## WHAT TO DO:
Turn every line of text in the material below into a JSON list of strings, one string per line, leaving out blank lines and the pictures.

━━━━━━━━━━━━━━━━

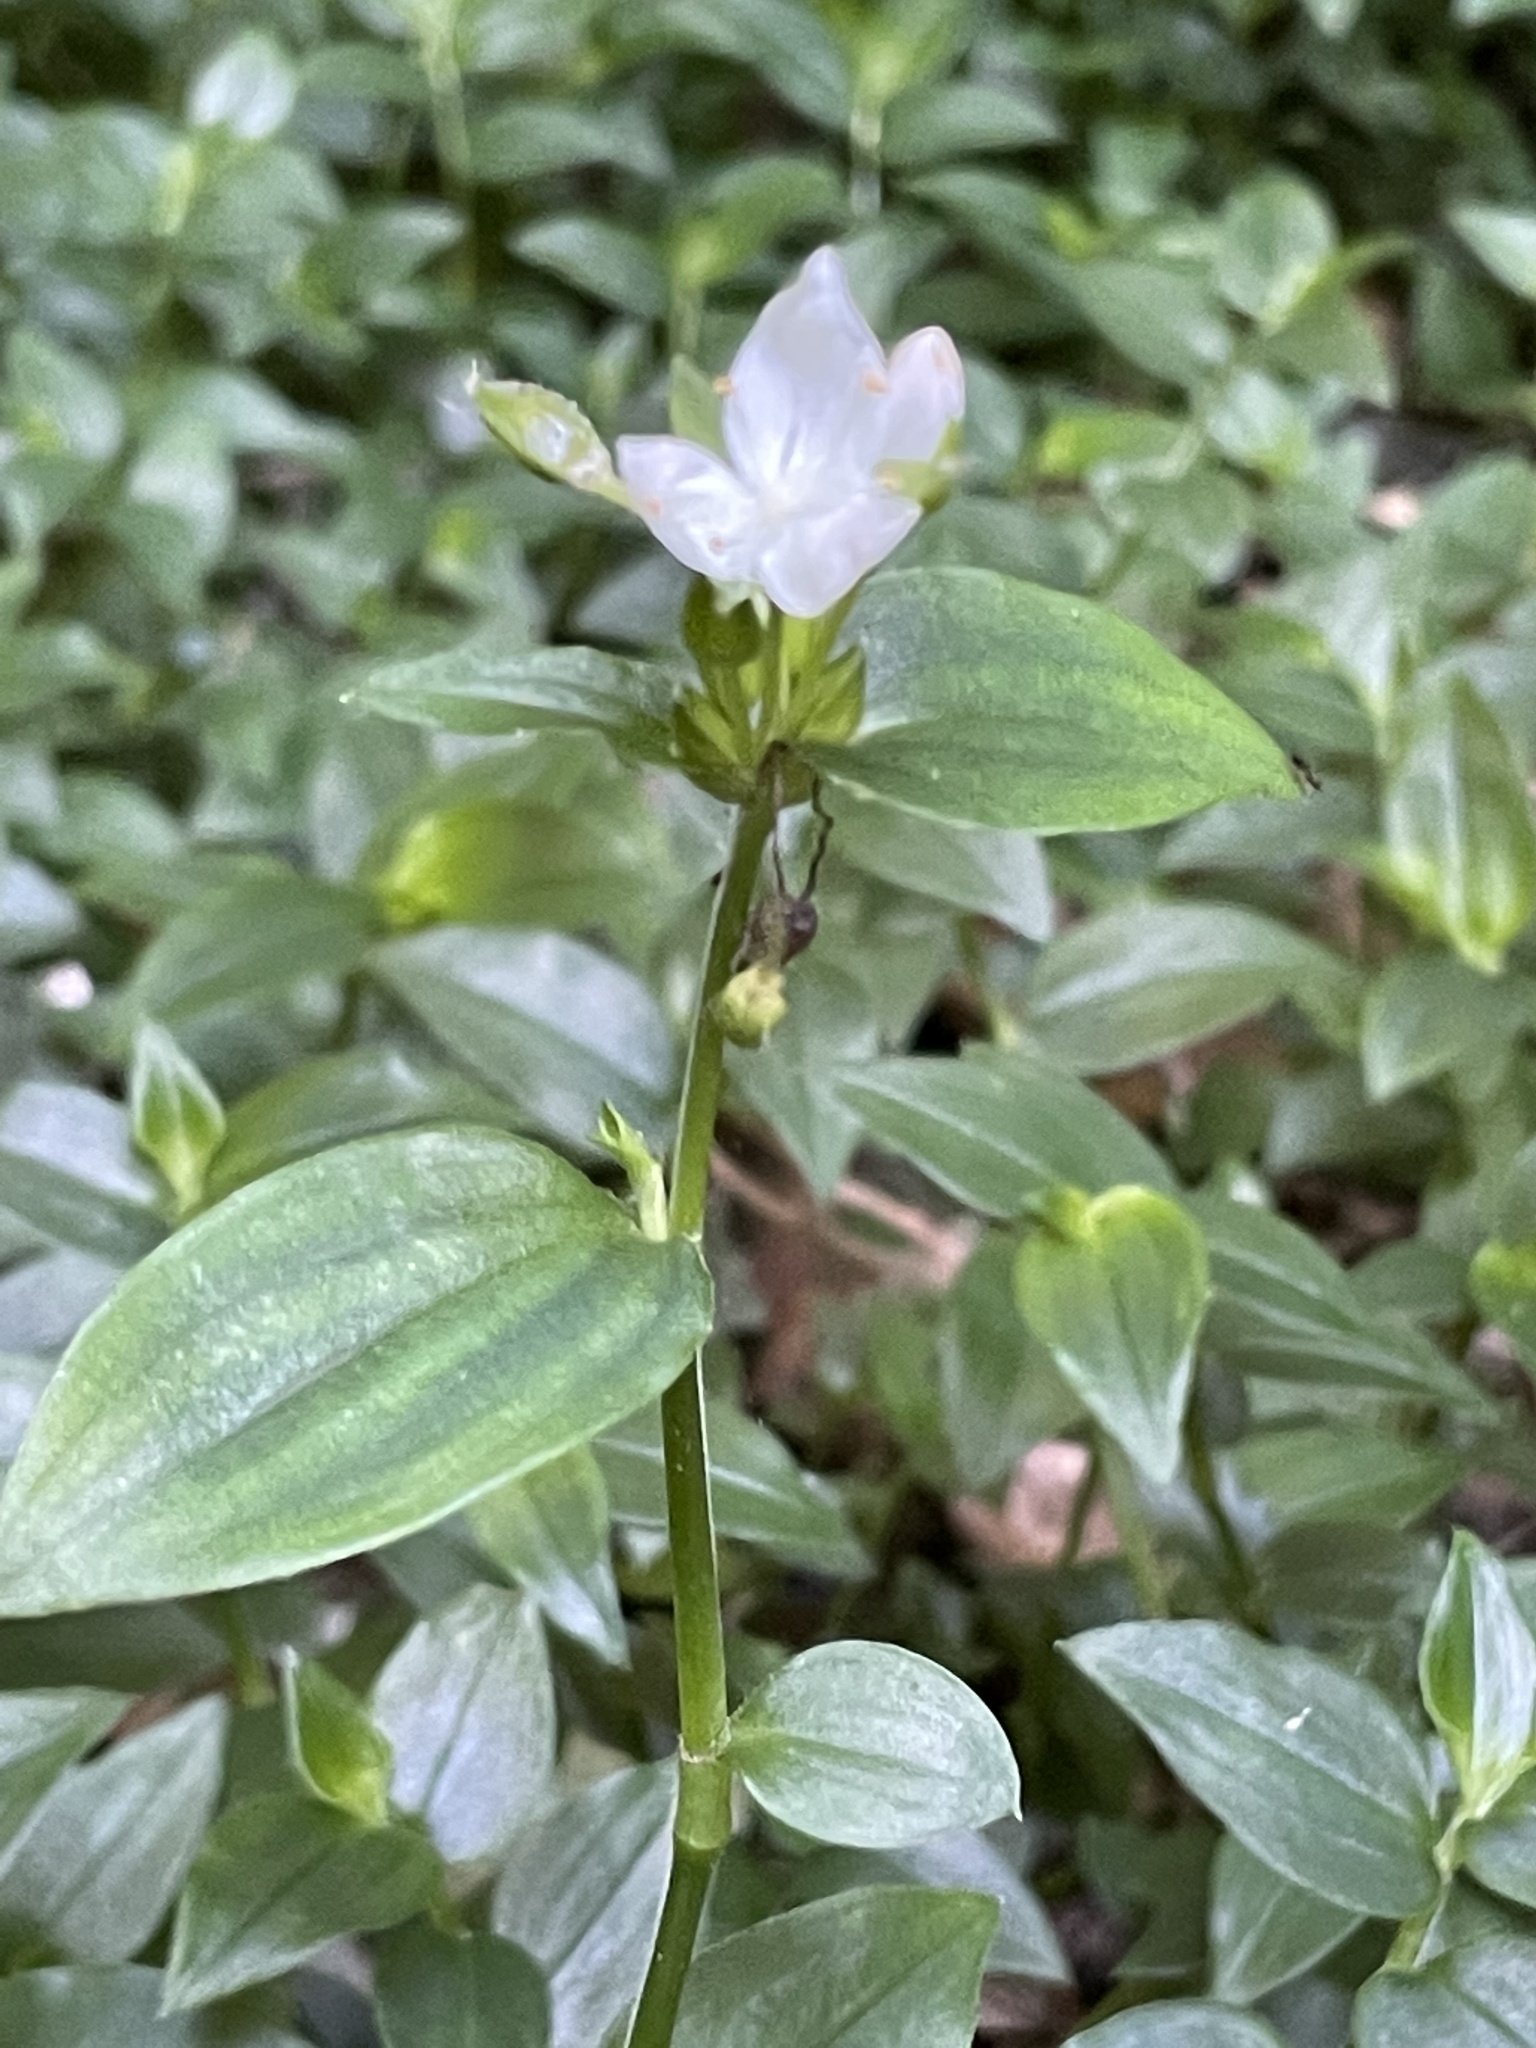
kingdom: Plantae
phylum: Tracheophyta
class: Liliopsida
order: Commelinales
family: Commelinaceae
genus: Tradescantia
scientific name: Tradescantia fluminensis
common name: Wandering-jew
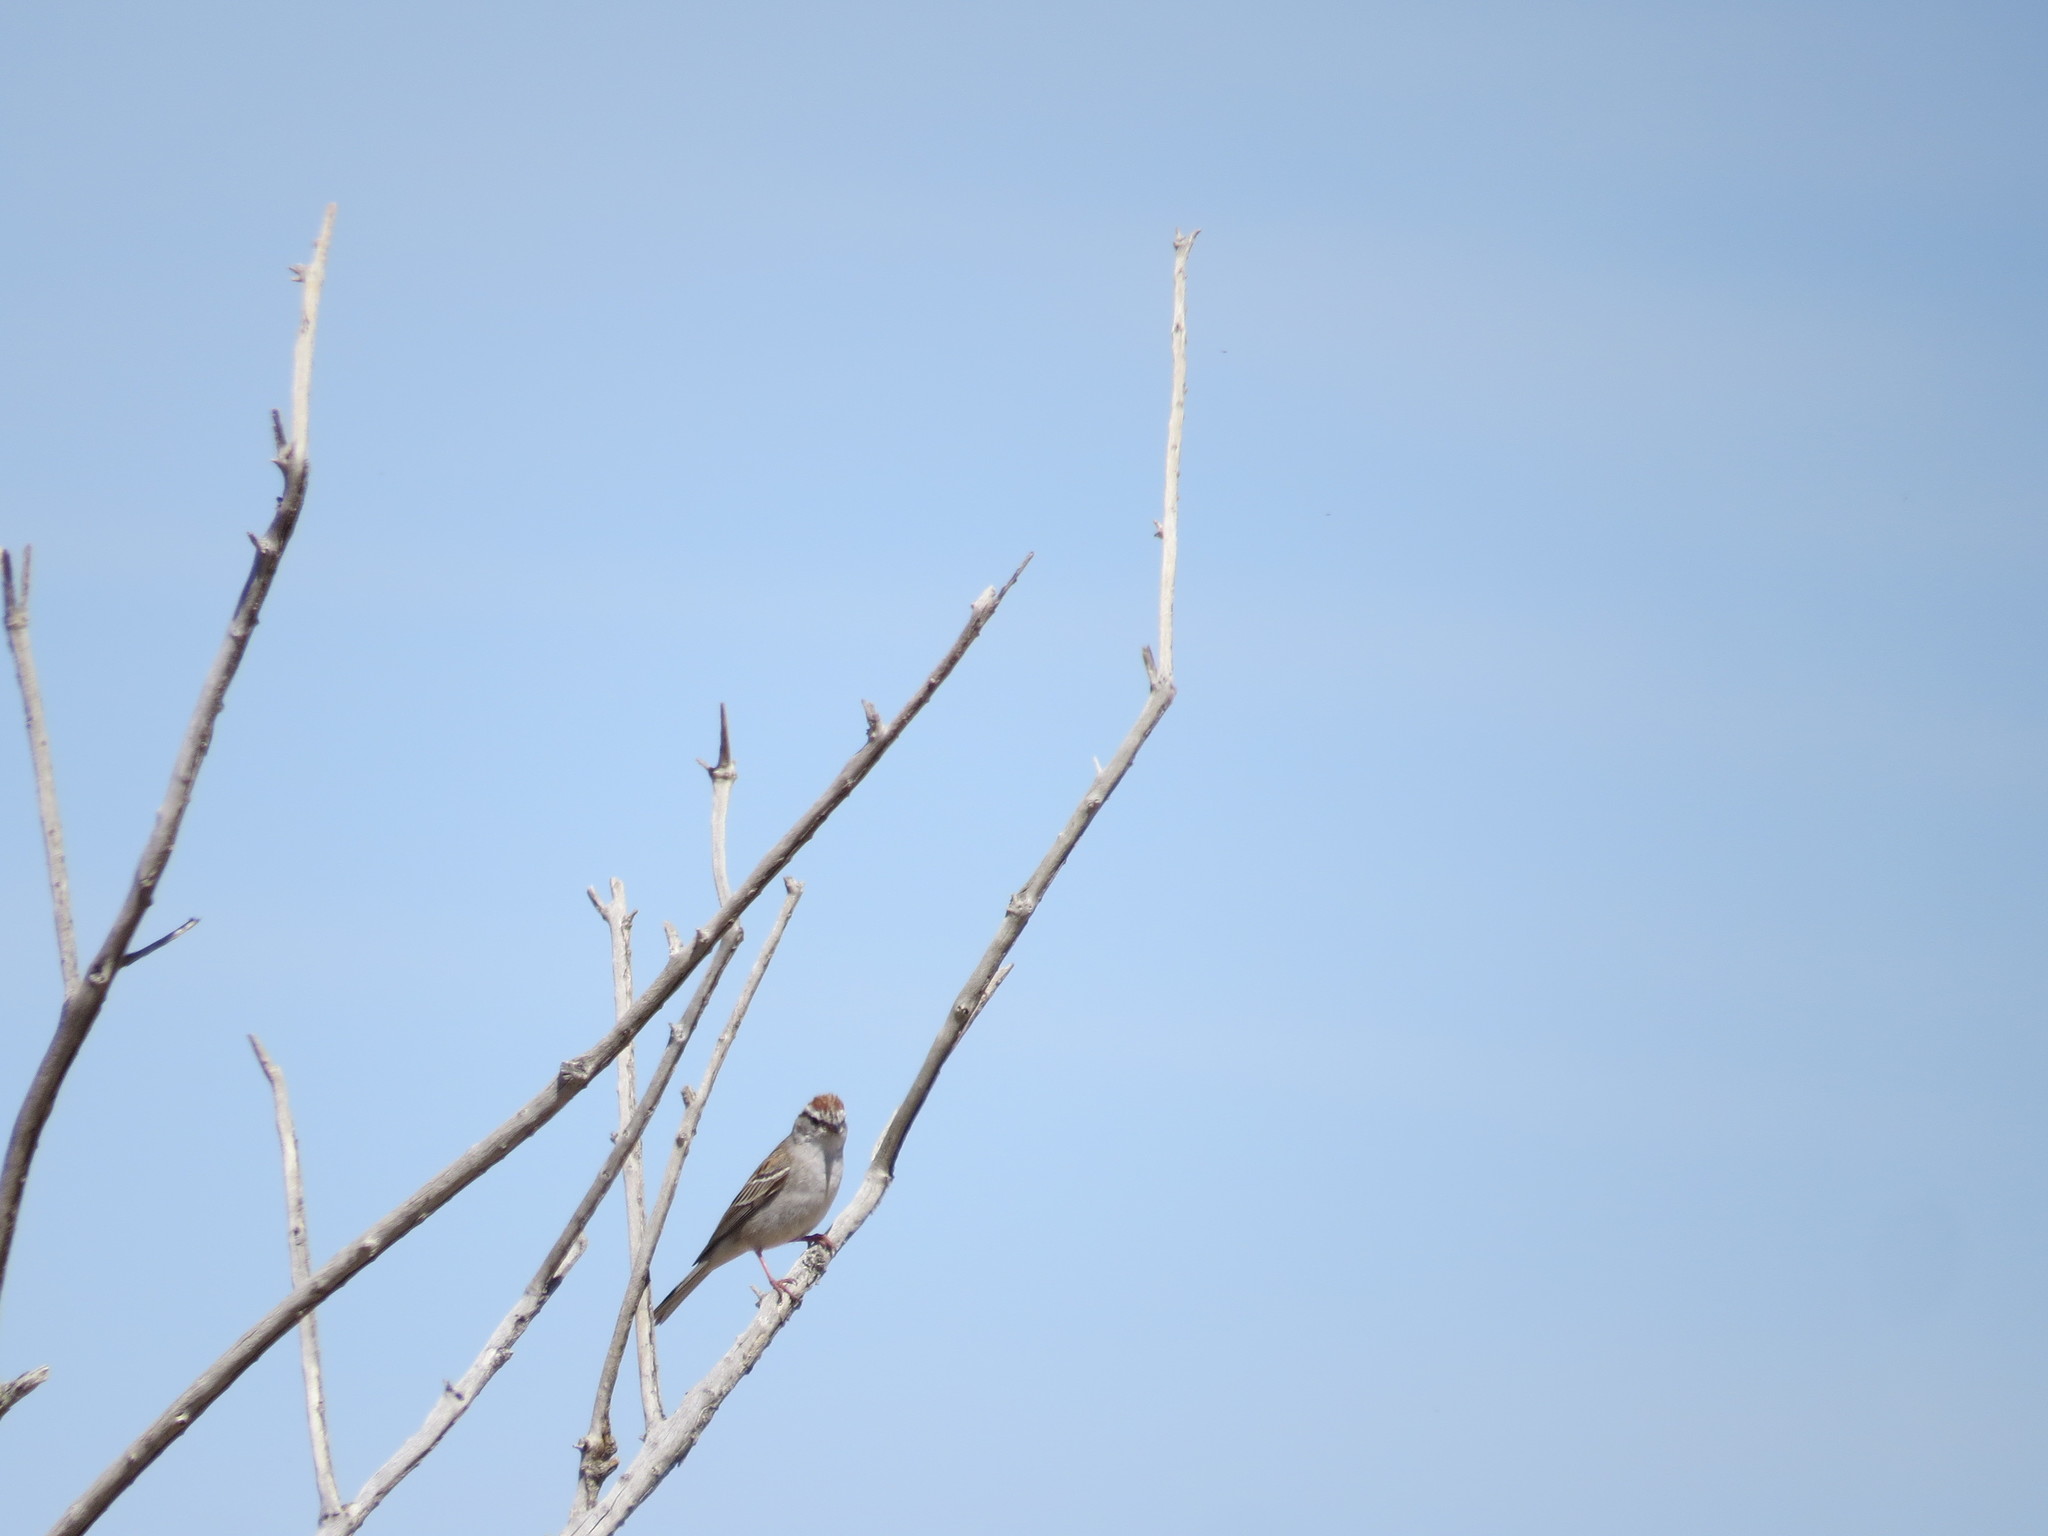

━━━━━━━━━━━━━━━━

## TASK RESULT:
[
  "kingdom: Plantae",
  "phylum: Tracheophyta",
  "class: Liliopsida",
  "order: Commelinales",
  "family: Commelinaceae",
  "genus: Tradescantia",
  "scientific name: Tradescantia fluminensis",
  "common name: Wandering-jew"
]